Monday 15 September 2014

Rio de Janeiro Series - Sugar Loaf Mountain, Christ the Redeemer, San Teresa

We went to the Sugar Loaf Mountain on a Friday afternoon and caught the beautiful sun set and the evening skyline of Rio de Janeiro. Coming from Hong Kong, I have to say that I have seen one of the best night time illuminations in the world, but Rio de Janeiro does have her own charm.

The unmistakable Sugar Loaf Mountain

It was not cheap to go up the Sugar Loaf Mountain. The cable car cost $R 62. That is quite some money for a cable car ride. To reach the summit, passengers take two cable cars. The first ascends to the shorter Morro da Urac, 220 metres high. The second car ascends to Pão de Açúcar. Once on the summit, visitors have a 360 degrees view of the surrounding areas. When the sun sets, the scenery is breathtaking.

Christ the Redeemer seen from Sugar Loaf Mountain


Night view from Sugar Loaf Mountain

It is inconceivable to visit Rio de Janeiro without setting foot on this iconic mountain. I saw it on paintings and when I finally see it first hand, I am enchanted and captivated by the views. When the hues of the sunset were finally replaced by the glittering lights below, and the statue of Christ the Redeemer sparkled like a bright star in the distance, I knew that it would be a view etched into my memory.

Like all tourists, I also visited Christ the Redeemer statue by taking the tram up the Corvocado Mountain. Once again, the tram was not cheap: $R 55. To avoid the long queues, we purchased the tickets on line and even then had to queue for our turn. The statue is such a legendary landmark that thousands of people flock to see it. In fact the place was so overcrowded and noisy that any serene effect of seeing such a colossal statue was completely destroyed. The place was heaving with tourists, all vying for a spot of photography before the statue. There were women lying on the ground taking photos of their men with their arms stretched out to mimic the statue, and the place was like a circus.

The magnificent Chris the Redeemer statue


Sugar Loaf Mountain from Mount Corvocado


Christ the Redeemer from a vantage point 

There are gift shops on the way to the top but all were peddling cheap tack at some eye watering prices. A small statue of Christ the Redeemer rather badly made was $R150 (~£50). Perhaps two things I will remember about the statue: the nail wounds on both the hands and the very small heart of Jesus Christ.

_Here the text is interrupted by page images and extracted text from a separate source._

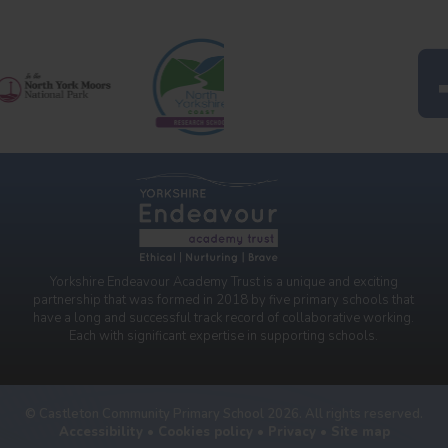
Yorkshire Endeavour Academy Trust is a unique and exciting
partnership that was formed in 2018 by five primary schools that
have a long and successful track record of collaborative working.
Each with significant expertise in supporting schools.
© Castleton Community Primary School 2026. All rights reserved.
Accessibility
•
Cookies policy
•
Privacy
•
Site map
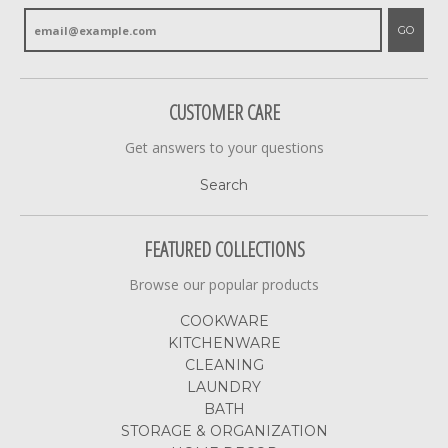
GO
CUSTOMER CARE
Get answers to your questions
Search
FEATURED COLLECTIONS
Browse our popular products
COOKWARE
KITCHENWARE
CLEANING
LAUNDRY
BATH
STORAGE & ORGANIZATION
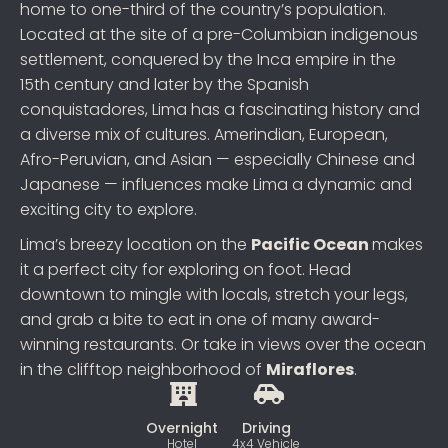
home to one-third of the country’s population.
Located at the site of a pre-Columbian indigenous
settlement, conquered by the Inca empire in the
15th century and later by the Spanish
conquistadores, Lima has a fascinating history and
a diverse mix of cultures. Amerindian, European,
Afro-Peruvian, and Asian — especially Chinese and
Japanese — influences make Lima a dynamic and
exciting city to explore.
Lima’s breezy location on the
Pacific Ocean
makes
it a perfect city for exploring on foot. Head
downtown to mingle with locals, stretch your legs,
and grab a bite to eat in one of many award-
winning restaurants. Or take in views over the ocean
in the clifftop neighborhood of
Miraflores
.
Overnight
Driving
Hotel
4x4 Vehicle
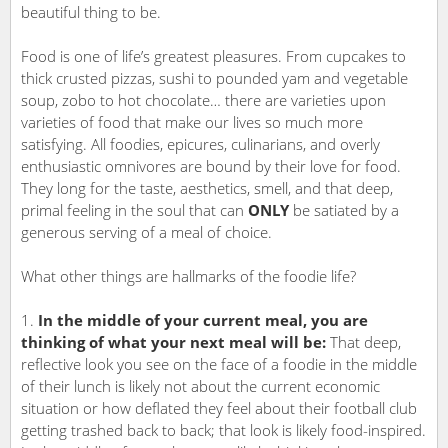
beautiful thing to be.
Food is one of life’s greatest pleasures. From cupcakes to
thick crusted pizzas, sushi to pounded yam and vegetable
soup, zobo to hot chocolate… there are varieties upon
varieties of food that make our lives so much more
satisfying. All foodies, epicures, culinarians, and overly
enthusiastic omnivores are bound by their love for food.
They long for the taste, aesthetics, smell, and that deep,
primal feeling in the soul that can
ONLY
be satiated by a
generous serving of a meal of choice.
What other things are hallmarks of the foodie life?
In the middle of your current meal, you are
thinking of what your next meal will be:
That deep,
reflective look you see on the face of a foodie in the middle
of their lunch is likely not about the current economic
situation or how deflated they feel about their football club
getting trashed back to back; that look is likely food-inspired.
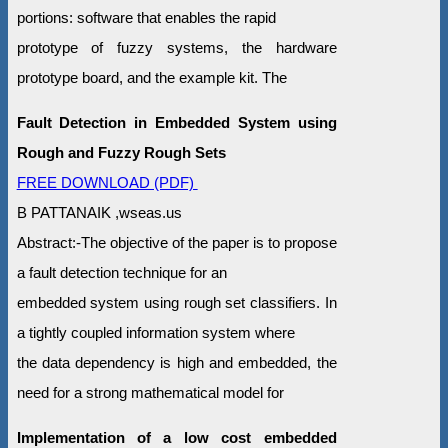
portions: software that enables the rapid
prototype of fuzzy systems, the hardware
prototype board, and the example kit. The
Fault Detection in Embedded System using
Rough and Fuzzy Rough Sets
FREE DOWNLOAD (PDF)
B PATTANAIK ,wseas.us
Abstract:-The objective of the paper is to propose
a fault detection technique for an
embedded system using rough set classifiers. In
a tightly coupled information system where
the data dependency is high and embedded, the
need for a strong mathematical model for
Implementation of a low cost embedded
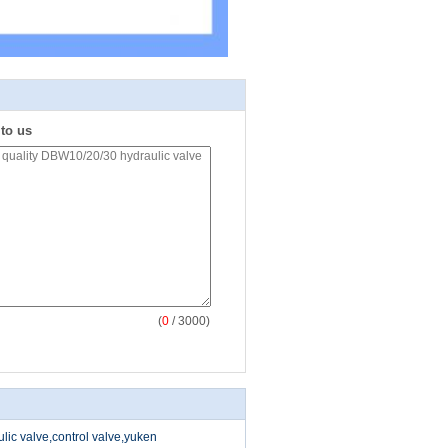
 to us
(
0
/ 3000)
ic valve,control valve,yuken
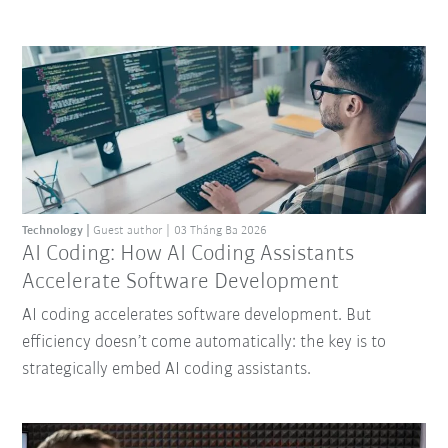
Technology
Guest author
03 Tháng Ba 2026
AI Coding: How AI Coding Assistants
Accelerate Software Development
AI coding accelerates software development. But
efficiency doesn’t come automatically: the key is to
strategically embed AI coding assistants.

Back on terra firma, we went to San Teresa for a bite to eat. This is a bohemian area and a bit ramshackle. The place was packed with locals on a Saturday afternoon, queuing up for late lunch. There were street vendors selling clothes, jewelry, and a lot of bracelets that are popularly among metrosexuals. We queued for one hour for the famous black bean stew (feijoada): the stew came with green cabbage, rice, pork scratching with corn meal and orange slices to neutralize the saltiness of the pork. I wonder what the fuss was all about, since I had already eaten the black bean stew at the canteen a few times and decided it was far too salty, just like a lot of Brazilian food.

Mural at San Teresa, Rio de Janeiro


Romeo where art thou?


Home made cakes at San Teresa


People sitting on the pavement, perhaps waiting for lunch, San Teresa


Street vendors selling junk from the pavement, San Teresa

On leaving San Teresa, the taxi took us down hill along narrow streets of cobblestones before emerging to Lapa, the white viaduct and soon the long beaches of Copacabana and Ipanema.